Monday, February 26, 2018

14: The Abnormal Female (1969, George Rodgers)



Owned release: The 2006 DVD put out by Something Weird & Image Entertainment. This is the second of three featured films on the disc, sandwiched in between One Shocking Moment and Maidens of Fetish Street.

Acquired: July 1st, 2017 from Amazon.

Seen before?: No.

Yup, that's this site's first NSFW image. Showed up a bit quicker than I expected, I'll be honest.

This, though, is also a remarkable indication of the film to come - it can't even get through the opening credits without pushing out some naked flesh. Literally the first image in the film is that of an FFM threesome, and an unceasing parade of sexual imagery continues under the whole of the opening credits. All are images that will reappear later in the film - the image above, for instance, is extracted from the film's second segment, regarding a housewife who is compelled towards extramarital affairs - but sans context it still serves as a statement of purpose: You came for some sex, you're gonna get some fuckin' sex, mister.

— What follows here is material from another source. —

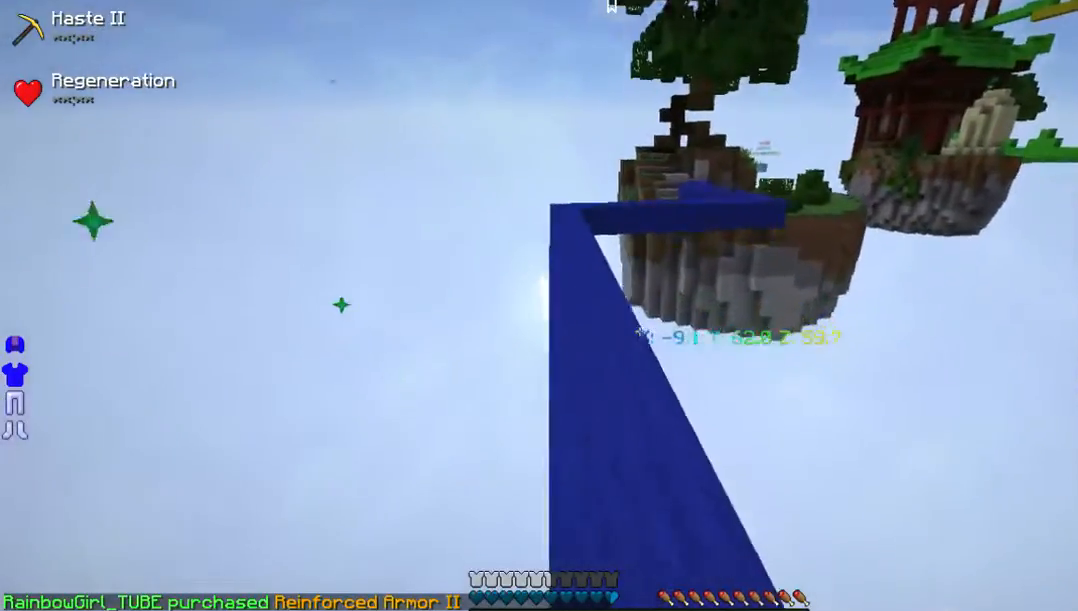
{"keys": ["w"], "mouse": []}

This being 1969, the mainstream breakthrough of hardcore porn is just around the corner, and The Abnormal Female plays like a film with a foot in both camps - the single-mindedness of a hardcore film joined to the cynical, judgmental morality endemic to a lot of sexploitation of this era (though, to be fair, that attitude was hardly limited to the grindhouse circuit). Mostly, this feels intensely frustrated at not having been made and released three years later, and that anger comes out in the treatment of the women in the film. It's framed as a series of case histories by a psychologist who specializes in this sort of thing, and as the title implies, it's very concerned with a "right" way to be a female in opposition to all we see here. These profiles concern, in order, a sadist, a serial adulteress, a nymphomaniac, a married couple of swingers and a lesbian; as their sordid histories are being depicted, the narrator in the guise of the psychologist breaks down their neuroses with no small amount of tongue-clucking. This is especially strong in the second segment, wherein the adulteress's outside activities are explicitly contrasted with her married sex life - the latter is "decent" (read: dull), the sort of thing where the husband likes to do it in one way and that's all that's being brought to the party, while the former is taboo enough that the woman demands to be demeaned by her lovers in the filthiest terms imaginable.

Yet, sex needs filth, right? Because of that, there's another part of me that wonders if this is a bit of a jape, an ironic laugh up the sleeve at the notion of sexual mores by aspiring pornographers. I sense a bit of hand-tipping at times: in the ludicrous outsized origins and appetites of the nymphomaniac, who spied on her parents both in the act and during solo work, the latter of which led to her own taste for self-pleasure, and once had fifteen guys in one afternoon and by the way, she's also fifteen years old; in the sadist finding a way to torture her slave with citrus fruit; in the married couple being horny enough to fuck every day and eventually get into threesomes but still wholesome enough to call it "intercourse." The Abnormal Female is the kind of grungy black-and-white chunk of sleaze that tut-tuts about the sleaze while making sure to slather it on you in great greasy dollops, and part of the amusement is the friction between word and deed, between the ostensible morality being espoused and the actual one being depicted. Are the filmmakers looking down their nose or thumbing it? Do the quotes on the title card belong around the whole thing or just the second word?

The bigger question, though, is: Does that really matter? Because, if I am to judge every film by its intent, then I must loop back to the beginning of the review and get back to the main intent of this film. Which is fuckin'. Lots of fuckin'. And, in that regard... this is actually pretty enjoyable. It's fairly well-shot for a film of this era, with lots of rich shadowy blacks adding just the right dose of moody grime to the copious rumpy-pumpy, and director George Rodgers has enough skin in the game (excuse the pun) to suss out the occasional startling composition, e.g. the low-angle closeup on Vicky the sadist as she whips her slave, turning her growling visage into a mass of flying hair and swirling leather. The women are more attractive than average, with the actress playing Janet the young married being legitimately supercute, and the guys are... well, the guys are mustachioed skeeves, mostly, but Vicky's slave and Janet's husband Fred aren't so bad, and two non-skeevy guys in a film of this type and time is two more than most. It has its problems - alarmingly, nobody in this movie seems to have ever kissed another human being before, and they stop just short of straight-up licking each other's mouths - but as far as this ignominious genre goes, I've seen a lot worse. The sex is decent, the women are decent, and it's not weighed down with extraneous nonsense. It does its thing in an hour's time and gets the hell out. Wham, bam, thank you ma'am.